Anche Meta volta le spalle allo smart working. Sarà possibile solo per un paio di giorni alla settimana, Zuckerberg richiama in ufficio i suoi dipendenti. O, almeno, quelli che gli sono rimasti dopo le ondate di licenziamenti disposte negli ultimi mesi dal colosso di Menlo Park.
La scelta è abbastanza clamorosa.

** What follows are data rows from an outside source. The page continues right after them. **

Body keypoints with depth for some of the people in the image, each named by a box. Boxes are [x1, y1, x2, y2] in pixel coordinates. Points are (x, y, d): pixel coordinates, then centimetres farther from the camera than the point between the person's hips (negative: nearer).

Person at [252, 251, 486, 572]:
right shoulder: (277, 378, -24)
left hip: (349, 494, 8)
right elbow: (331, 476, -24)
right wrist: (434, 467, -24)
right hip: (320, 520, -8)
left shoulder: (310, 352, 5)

Perché Facebook e le sue consorelle avevano lanciato la nuova ondata di lavoro agile, con la possibilità di lavorare da casa e la speranza che quello che si stava imponendo ai tempi della pandemia Covid diventasse la nuova normalità. Una storia che non ha funzionato. Evidentemente. Dal momento che è proprio Meta a disporre la fine, o meglio la trasformazione, del “lavoro ibrido”. Per ora, i dipendenti dovranno restare in ufficio per almeno tre giorni su cinque. Per altri due giorni potranno continuare, per il momento, a lavorare da casa. Menlo Park aveva “riaperto” i suoi uffici solo all’inizio del 2022. E, come altri colossi digitali, sembrava credere nella possibilità di rimodellare il lavoro nell’ottica del “remote first”, cioè della preferenza al lavoro domestico. Cosa che, per esempio, Spotify continua ad attuare.

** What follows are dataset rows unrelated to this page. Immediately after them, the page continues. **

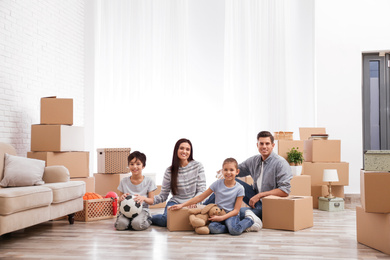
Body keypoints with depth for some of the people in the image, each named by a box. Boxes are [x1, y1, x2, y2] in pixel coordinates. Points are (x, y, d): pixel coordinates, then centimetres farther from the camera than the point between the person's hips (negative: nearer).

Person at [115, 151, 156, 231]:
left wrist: (143, 198, -21)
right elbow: (119, 201, 10)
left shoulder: (149, 181, 2)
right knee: (121, 224, -31)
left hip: (142, 210, -1)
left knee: (137, 224, -34)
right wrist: (122, 198, -15)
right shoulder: (124, 182, 7)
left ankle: (147, 221, -1)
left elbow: (151, 201, 1)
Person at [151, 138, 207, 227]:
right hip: (175, 202, -1)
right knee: (167, 219, -32)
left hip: (192, 204, 2)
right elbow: (163, 196, 2)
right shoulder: (170, 171, 2)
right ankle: (148, 218, 2)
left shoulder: (198, 166, 1)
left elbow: (201, 190, -1)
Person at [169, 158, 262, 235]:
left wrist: (222, 217, -20)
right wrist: (182, 205, -3)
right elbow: (200, 197, 3)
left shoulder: (239, 188, -4)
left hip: (230, 215, -2)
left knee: (235, 230, -36)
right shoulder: (217, 184, 0)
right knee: (213, 228, -33)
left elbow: (236, 210, -5)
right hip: (218, 214, 2)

Intanto che Zuckerberg presenta un nuovo visore con il quale prova a ravvivare l’interesse sul Metaverso, il grande flop dei flop, Menlo Park registra un’altra sconfitta strategica. La nuova normalità, tutta digitale, non si è concretizzata. E i licenziamenti prima, a migliaia, e il ritorno in ufficio poi lo confermano.